§ **Supplied material**
-.-.-

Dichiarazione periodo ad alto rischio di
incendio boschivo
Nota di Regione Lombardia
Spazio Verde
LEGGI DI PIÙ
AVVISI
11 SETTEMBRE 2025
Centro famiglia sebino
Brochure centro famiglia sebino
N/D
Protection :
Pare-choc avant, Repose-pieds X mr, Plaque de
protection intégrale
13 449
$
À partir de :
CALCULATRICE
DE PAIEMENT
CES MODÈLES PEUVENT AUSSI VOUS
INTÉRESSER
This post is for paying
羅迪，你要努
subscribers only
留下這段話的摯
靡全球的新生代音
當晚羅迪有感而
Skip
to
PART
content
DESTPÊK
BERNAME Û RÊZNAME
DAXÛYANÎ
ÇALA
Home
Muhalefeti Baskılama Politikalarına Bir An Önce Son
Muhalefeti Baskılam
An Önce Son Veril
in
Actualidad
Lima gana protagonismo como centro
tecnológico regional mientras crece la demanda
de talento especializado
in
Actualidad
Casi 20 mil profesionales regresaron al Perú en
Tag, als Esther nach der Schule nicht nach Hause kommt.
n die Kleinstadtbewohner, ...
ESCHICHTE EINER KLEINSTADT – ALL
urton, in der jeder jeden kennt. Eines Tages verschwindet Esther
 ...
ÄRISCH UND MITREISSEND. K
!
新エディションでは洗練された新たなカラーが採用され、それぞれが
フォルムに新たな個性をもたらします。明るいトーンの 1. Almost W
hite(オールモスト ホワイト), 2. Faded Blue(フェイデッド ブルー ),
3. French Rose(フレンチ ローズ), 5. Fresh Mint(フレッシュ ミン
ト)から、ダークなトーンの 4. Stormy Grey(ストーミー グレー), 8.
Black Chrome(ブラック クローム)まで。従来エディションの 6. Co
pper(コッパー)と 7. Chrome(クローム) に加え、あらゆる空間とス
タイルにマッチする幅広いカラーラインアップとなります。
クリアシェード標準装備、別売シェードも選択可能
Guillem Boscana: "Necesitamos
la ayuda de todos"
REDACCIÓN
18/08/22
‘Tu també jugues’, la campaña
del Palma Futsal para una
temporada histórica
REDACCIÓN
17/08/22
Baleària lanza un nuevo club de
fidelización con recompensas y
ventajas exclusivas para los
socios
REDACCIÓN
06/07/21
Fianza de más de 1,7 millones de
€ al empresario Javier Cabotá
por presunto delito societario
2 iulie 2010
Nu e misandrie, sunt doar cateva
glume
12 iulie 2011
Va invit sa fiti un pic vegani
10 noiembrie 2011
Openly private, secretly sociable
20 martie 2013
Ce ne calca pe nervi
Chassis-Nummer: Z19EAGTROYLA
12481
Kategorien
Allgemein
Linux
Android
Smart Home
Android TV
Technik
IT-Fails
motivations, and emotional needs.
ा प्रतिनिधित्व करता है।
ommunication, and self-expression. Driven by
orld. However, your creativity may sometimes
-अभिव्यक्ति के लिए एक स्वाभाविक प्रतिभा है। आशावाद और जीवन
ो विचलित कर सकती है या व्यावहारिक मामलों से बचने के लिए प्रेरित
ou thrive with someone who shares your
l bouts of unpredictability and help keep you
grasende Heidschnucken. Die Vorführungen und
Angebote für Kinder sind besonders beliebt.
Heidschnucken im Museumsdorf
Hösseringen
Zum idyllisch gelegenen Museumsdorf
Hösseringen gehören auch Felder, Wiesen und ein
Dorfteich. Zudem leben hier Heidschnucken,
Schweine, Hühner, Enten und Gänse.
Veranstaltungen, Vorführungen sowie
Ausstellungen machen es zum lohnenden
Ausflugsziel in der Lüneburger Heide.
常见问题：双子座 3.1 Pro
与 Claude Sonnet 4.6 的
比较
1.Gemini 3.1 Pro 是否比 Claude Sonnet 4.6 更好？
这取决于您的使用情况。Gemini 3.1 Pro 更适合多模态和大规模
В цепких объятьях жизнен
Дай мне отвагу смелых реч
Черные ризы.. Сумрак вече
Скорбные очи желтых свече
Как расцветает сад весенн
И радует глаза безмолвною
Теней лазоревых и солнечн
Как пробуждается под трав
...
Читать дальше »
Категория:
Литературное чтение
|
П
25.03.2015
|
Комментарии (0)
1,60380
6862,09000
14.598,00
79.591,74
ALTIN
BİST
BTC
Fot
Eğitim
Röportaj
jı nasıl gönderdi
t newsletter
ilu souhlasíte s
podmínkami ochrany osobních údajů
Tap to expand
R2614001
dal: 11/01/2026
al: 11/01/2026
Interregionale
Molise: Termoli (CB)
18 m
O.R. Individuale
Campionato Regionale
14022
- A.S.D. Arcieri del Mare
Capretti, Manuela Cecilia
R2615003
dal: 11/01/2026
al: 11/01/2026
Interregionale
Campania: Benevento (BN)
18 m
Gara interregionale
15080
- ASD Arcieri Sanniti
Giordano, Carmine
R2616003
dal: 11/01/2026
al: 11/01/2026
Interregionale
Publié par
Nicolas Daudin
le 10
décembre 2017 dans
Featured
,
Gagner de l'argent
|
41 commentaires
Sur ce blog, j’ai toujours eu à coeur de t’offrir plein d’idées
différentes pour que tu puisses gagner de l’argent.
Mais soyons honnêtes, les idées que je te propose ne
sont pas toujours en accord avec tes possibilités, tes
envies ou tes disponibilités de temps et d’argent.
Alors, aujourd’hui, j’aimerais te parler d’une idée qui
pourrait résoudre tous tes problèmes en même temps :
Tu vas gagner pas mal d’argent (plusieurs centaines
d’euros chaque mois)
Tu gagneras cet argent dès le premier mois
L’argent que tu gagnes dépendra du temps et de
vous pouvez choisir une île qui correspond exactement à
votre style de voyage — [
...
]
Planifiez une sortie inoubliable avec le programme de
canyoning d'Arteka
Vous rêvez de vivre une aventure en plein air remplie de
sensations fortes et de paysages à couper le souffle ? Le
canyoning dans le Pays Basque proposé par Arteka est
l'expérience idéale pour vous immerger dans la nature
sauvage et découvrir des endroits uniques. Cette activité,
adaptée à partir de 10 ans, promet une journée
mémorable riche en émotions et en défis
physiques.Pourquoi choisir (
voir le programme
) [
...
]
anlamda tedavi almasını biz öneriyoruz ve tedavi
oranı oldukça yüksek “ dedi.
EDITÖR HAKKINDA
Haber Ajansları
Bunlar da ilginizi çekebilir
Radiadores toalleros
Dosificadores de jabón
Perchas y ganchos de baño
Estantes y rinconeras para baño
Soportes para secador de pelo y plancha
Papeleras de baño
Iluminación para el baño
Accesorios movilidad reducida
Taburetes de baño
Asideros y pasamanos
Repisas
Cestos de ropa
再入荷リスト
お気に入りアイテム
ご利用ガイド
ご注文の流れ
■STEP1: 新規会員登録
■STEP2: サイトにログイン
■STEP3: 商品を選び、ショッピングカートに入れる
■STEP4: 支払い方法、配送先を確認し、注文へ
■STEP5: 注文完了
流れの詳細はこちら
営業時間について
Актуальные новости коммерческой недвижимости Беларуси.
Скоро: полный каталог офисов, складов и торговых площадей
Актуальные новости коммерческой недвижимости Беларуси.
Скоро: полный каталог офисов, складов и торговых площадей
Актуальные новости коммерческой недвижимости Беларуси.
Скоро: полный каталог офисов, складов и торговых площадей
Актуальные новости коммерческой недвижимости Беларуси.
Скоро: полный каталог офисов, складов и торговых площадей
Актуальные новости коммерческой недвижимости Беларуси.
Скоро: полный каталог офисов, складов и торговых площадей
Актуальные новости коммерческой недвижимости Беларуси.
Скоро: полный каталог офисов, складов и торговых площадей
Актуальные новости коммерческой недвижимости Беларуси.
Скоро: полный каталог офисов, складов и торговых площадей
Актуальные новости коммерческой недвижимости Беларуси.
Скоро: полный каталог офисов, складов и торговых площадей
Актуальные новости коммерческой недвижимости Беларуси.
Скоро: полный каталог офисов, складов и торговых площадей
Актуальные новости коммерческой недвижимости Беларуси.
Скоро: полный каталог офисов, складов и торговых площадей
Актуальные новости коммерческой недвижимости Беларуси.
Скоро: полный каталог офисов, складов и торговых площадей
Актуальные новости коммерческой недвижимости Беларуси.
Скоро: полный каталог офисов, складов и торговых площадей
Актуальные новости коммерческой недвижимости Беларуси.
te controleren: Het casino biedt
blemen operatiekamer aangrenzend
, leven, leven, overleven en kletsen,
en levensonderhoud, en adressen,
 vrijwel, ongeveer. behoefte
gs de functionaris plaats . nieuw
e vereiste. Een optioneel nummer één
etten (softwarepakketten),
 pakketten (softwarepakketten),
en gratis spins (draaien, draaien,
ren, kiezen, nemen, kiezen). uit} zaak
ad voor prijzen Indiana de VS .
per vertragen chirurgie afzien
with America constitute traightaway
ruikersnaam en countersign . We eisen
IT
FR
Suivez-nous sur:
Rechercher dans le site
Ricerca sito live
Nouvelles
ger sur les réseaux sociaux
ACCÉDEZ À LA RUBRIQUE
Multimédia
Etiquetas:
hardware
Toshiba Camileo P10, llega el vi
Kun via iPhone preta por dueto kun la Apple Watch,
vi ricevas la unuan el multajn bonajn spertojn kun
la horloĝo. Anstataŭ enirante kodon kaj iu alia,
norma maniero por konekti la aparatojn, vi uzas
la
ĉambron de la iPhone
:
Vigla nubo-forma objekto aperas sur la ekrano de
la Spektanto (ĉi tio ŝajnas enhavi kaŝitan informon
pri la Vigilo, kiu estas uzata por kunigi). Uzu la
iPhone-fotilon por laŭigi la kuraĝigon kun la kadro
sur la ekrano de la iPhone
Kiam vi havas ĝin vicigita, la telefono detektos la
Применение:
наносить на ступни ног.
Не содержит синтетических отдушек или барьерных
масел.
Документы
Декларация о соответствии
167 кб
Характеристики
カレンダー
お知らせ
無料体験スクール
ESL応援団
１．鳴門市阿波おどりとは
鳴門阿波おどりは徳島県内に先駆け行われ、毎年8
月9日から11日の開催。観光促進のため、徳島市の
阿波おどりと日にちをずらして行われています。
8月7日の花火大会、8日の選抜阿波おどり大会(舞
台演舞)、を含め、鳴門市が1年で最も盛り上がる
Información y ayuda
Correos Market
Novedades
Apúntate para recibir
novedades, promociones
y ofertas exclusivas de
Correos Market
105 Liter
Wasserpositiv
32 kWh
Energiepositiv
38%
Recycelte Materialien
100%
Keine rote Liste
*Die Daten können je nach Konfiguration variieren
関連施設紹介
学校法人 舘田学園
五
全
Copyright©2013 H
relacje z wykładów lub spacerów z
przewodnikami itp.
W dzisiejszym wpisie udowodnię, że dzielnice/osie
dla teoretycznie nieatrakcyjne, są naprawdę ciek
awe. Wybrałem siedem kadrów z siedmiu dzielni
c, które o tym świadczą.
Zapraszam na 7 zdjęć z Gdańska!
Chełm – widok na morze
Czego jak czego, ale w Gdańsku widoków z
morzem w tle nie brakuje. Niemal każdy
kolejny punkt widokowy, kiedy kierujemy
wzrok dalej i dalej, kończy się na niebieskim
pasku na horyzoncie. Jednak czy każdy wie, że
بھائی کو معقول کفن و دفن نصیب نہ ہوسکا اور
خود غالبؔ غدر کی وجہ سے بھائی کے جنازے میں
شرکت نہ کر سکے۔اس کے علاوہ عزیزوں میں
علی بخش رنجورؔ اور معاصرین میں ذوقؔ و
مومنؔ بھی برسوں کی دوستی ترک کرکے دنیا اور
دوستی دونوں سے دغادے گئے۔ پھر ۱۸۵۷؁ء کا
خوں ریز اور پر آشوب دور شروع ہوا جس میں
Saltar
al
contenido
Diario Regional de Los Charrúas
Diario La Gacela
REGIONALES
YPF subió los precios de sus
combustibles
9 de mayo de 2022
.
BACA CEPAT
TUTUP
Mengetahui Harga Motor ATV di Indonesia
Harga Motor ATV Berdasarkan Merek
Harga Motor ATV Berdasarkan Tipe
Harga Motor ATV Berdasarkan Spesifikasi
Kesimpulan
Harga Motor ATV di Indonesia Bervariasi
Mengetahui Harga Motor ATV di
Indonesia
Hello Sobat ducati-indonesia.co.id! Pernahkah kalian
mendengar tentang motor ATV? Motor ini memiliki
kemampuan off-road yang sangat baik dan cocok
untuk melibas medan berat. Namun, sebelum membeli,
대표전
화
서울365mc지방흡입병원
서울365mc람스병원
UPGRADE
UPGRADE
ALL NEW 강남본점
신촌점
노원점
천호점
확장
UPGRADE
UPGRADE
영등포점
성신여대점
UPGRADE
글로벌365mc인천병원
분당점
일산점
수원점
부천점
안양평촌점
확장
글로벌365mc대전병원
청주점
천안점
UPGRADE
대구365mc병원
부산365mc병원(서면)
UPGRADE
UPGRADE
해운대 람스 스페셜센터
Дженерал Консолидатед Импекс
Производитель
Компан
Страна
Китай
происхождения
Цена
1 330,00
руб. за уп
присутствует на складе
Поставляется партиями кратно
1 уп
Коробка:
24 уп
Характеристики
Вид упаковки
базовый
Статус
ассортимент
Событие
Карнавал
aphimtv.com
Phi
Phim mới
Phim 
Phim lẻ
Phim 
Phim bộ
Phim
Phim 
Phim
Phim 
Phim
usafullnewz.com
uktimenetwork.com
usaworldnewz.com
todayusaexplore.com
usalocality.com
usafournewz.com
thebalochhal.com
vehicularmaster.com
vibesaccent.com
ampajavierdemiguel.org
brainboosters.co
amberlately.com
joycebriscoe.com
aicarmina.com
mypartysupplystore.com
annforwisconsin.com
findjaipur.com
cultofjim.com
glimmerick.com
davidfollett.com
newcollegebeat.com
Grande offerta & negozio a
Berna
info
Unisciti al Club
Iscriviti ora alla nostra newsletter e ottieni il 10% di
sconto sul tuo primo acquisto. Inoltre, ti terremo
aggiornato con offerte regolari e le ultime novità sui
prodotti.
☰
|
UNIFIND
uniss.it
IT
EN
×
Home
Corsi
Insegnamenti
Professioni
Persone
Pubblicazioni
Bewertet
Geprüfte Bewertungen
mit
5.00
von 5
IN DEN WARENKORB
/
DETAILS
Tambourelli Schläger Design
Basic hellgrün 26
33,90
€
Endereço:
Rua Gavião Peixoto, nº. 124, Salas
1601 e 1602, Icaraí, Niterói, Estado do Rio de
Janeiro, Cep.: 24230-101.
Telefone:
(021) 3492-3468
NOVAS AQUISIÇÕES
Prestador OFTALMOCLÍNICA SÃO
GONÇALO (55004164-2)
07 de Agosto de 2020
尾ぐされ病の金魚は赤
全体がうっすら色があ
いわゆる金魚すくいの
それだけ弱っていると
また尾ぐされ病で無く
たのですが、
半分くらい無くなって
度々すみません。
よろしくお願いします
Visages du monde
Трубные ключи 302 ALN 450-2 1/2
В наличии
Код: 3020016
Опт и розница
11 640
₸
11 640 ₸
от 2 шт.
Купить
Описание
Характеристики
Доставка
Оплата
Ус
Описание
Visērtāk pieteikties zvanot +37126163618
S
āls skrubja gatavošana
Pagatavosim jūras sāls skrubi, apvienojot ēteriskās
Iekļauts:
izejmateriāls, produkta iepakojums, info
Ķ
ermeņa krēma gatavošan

-.-.-

§ **How to complete this task**
Lines that contain "sebino" should be pulled from the entries above and reported.

§ **Your solution**
Centro famiglia sebino
Brochure centro famiglia sebino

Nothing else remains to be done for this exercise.